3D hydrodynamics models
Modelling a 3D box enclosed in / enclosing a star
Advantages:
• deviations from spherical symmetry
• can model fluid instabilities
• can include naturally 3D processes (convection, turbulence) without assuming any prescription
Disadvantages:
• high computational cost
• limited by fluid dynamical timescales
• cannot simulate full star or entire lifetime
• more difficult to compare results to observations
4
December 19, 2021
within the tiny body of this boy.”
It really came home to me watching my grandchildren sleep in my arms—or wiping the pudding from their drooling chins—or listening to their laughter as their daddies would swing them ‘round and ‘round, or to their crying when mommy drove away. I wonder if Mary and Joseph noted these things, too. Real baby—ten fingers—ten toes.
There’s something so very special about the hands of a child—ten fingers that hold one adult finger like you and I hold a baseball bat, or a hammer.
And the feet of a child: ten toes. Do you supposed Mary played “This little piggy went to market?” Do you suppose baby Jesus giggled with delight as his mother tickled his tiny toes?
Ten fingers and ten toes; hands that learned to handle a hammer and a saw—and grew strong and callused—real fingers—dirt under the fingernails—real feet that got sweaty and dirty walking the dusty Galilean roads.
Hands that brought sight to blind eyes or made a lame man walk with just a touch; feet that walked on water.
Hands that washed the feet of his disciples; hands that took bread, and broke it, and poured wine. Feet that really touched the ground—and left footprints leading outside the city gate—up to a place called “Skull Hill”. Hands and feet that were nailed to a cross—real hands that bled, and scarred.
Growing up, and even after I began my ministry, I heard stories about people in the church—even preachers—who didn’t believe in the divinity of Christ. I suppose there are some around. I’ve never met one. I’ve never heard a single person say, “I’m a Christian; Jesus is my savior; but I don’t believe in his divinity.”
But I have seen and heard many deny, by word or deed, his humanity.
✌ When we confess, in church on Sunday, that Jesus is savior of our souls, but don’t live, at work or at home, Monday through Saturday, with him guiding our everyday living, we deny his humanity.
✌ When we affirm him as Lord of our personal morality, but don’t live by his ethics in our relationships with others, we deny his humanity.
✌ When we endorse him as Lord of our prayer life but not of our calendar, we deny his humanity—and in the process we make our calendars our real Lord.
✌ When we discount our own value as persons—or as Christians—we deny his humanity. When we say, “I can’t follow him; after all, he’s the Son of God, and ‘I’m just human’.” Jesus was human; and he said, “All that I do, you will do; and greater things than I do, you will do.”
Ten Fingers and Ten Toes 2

▶ What is being asked
Would you write out the whole listing word for word?

▶ Written answer
3D hydrodynamics models
Modelling a 3D box enclosed in / enclosing a star
Advantages:
• deviations from spherical symmetry
• can model fluid instabilities
• can include naturally 3D processes (convection, turbulence) without assuming any prescription
Disadvantages:
• high computational cost
• limited by fluid dynamical timescales
• cannot simulate full star or entire lifetime
• more difficult to compare results to observations
4
December 19, 2021
within the tiny body of this boy.”
It really came home to me watching my grandchildren sleep in my arms—or wiping the pudding from their drooling chins—or listening to their laughter as their daddies would swing them ‘round and ‘round, or to their crying when mommy drove away. I wonder if Mary and Joseph noted these things, too. Real baby—ten fingers—ten toes.
There’s something so very special about the hands of a child—ten fingers that hold one adult finger like you and I hold a baseball bat, or a hammer.
And the feet of a child: ten toes. Do you supposed Mary played “This little piggy went to market?” Do you suppose baby Jesus giggled with delight as his mother tickled his tiny toes?
Ten fingers and ten toes; hands that learned to handle a hammer and a saw—and grew strong and callused—real fingers—dirt under the fingernails—real feet that got sweaty and dirty walking the dusty Galilean roads.
Hands that brought sight to blind eyes or made a lame man walk with just a touch; feet that walked on water.
Hands that washed the feet of his disciples; hands that took bread, and broke it, and poured wine. Feet that really touched the ground—and left footprints leading outside the city gate—up to a place called “Skull Hill”. Hands and feet that were nailed to a cross—real hands that bled, and scarred.
Growing up, and even after I began my ministry, I heard stories about people in the church—even preachers—who didn’t believe in the divinity of Christ. I suppose there are some around. I’ve never met one. I’ve never heard a single person say, “I’m a Christian; Jesus is my savior; but I don’t believe in his divinity.”
But I have seen and heard many deny, by word or deed, his humanity.
✌ When we confess, in church on Sunday, that Jesus is savior of our souls, but don’t live, at work or at home, Monday through Saturday, with him guiding our everyday living, we deny his humanity.
✌ When we affirm him as Lord of our personal morality, but don’t live by his ethics in our relationships with others, we deny his humanity.
✌ When we endorse him as Lord of our prayer life but not of our calendar, we deny his humanity—and in the process we make our calendars our real Lord.
✌ When we discount our own value as persons—or as Christians—we deny his humanity. When we say, “I can’t follow him; after all, he’s the Son of God, and ‘I’m just human’.” Jesus was human; and he said, “All that I do, you will do; and greater things than I do, you will do.”
Ten Fingers and Ten Toes 2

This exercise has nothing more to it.